Goal of the exercise = Print all of the rows below word for word, omitting the pictures.

Records for processing =
******************************

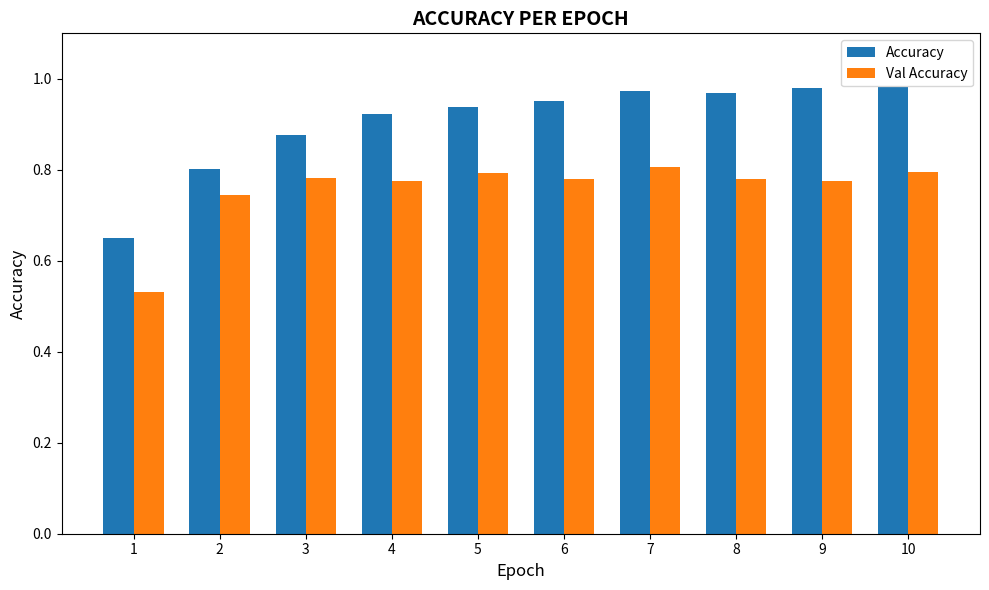

True or false: Accuracy has a value of 0.3 at 7.

False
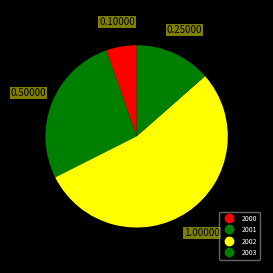

Which slice is the largest?

2002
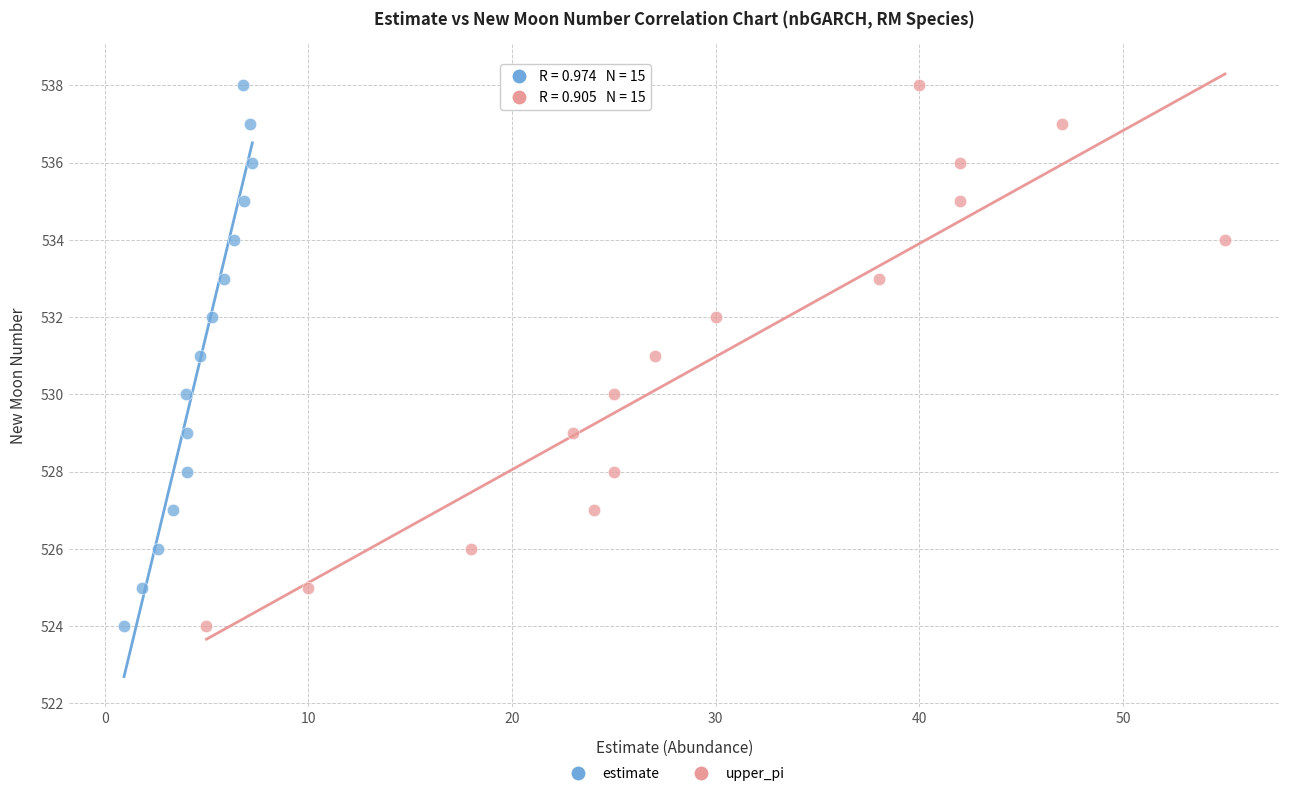

What are all the series names shown in the legend?

estimate, upper_pi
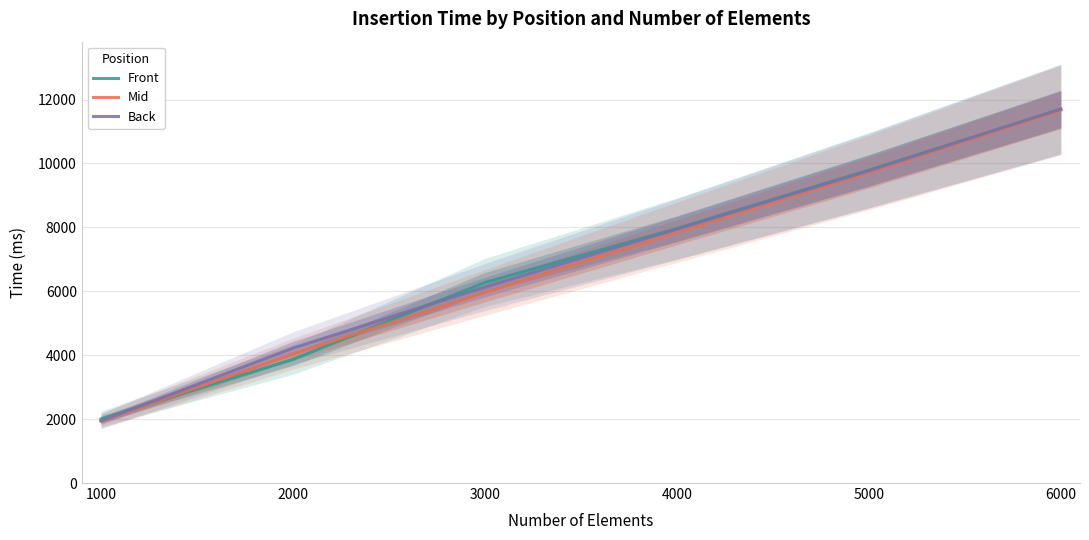

Rank the series at 3000 from lowest to highest value.

Mid, Back, Front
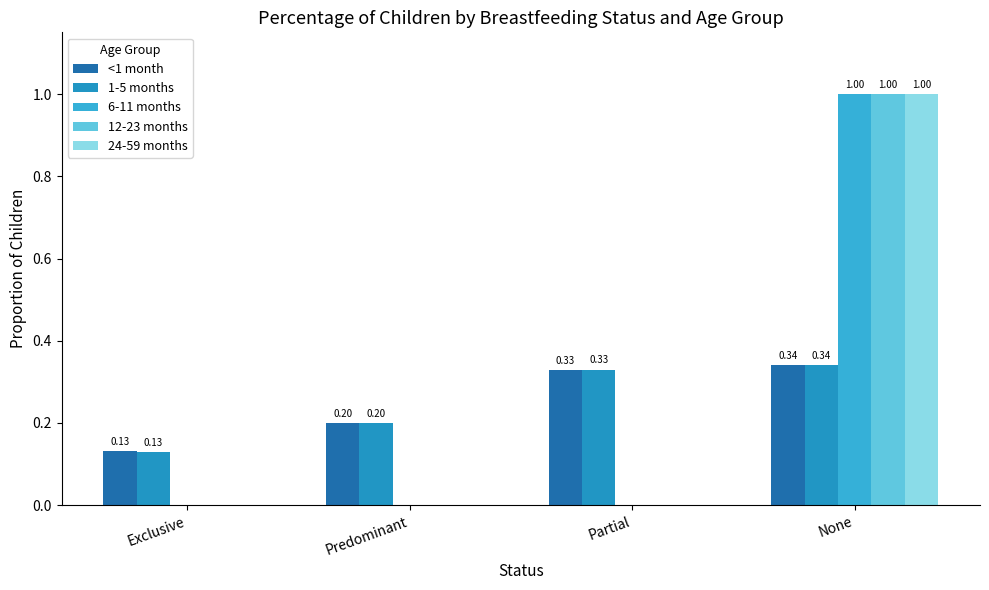

How many categories are shown in the chart?

4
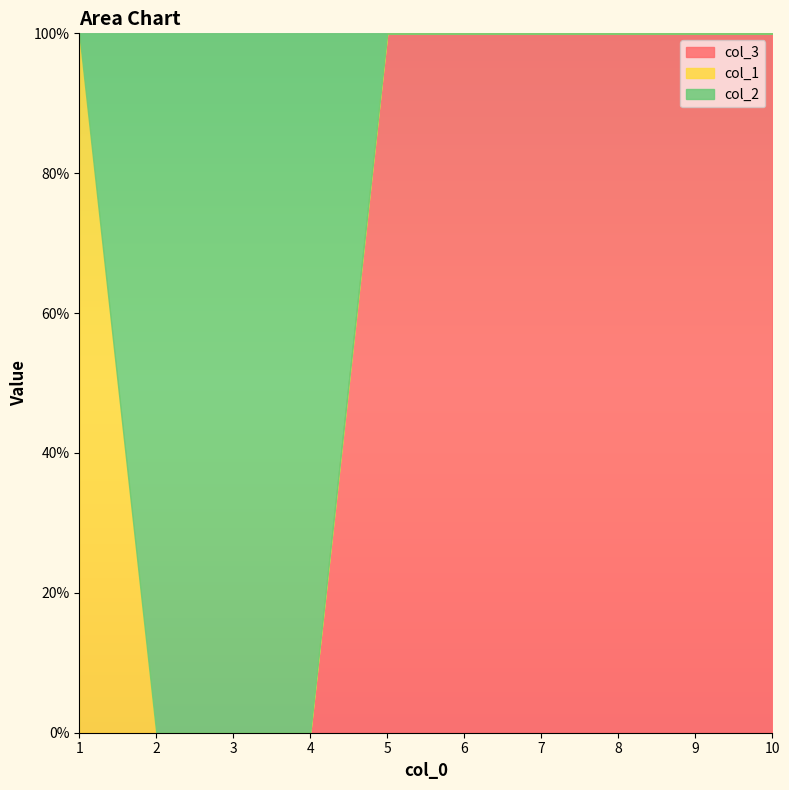

What is the difference between the maximum and minimum values in the col_3 series?

1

******************************

Written reply =
True or false: Accuracy has a value of 0.3 at 7.

False

Which slice is the largest?

2002

What are all the series names shown in the legend?

estimate, upper_pi

Rank the series at 3000 from lowest to highest value.

Mid, Back, Front

How many categories are shown in the chart?

4

What is the difference between the maximum and minimum values in the col_3 series?

1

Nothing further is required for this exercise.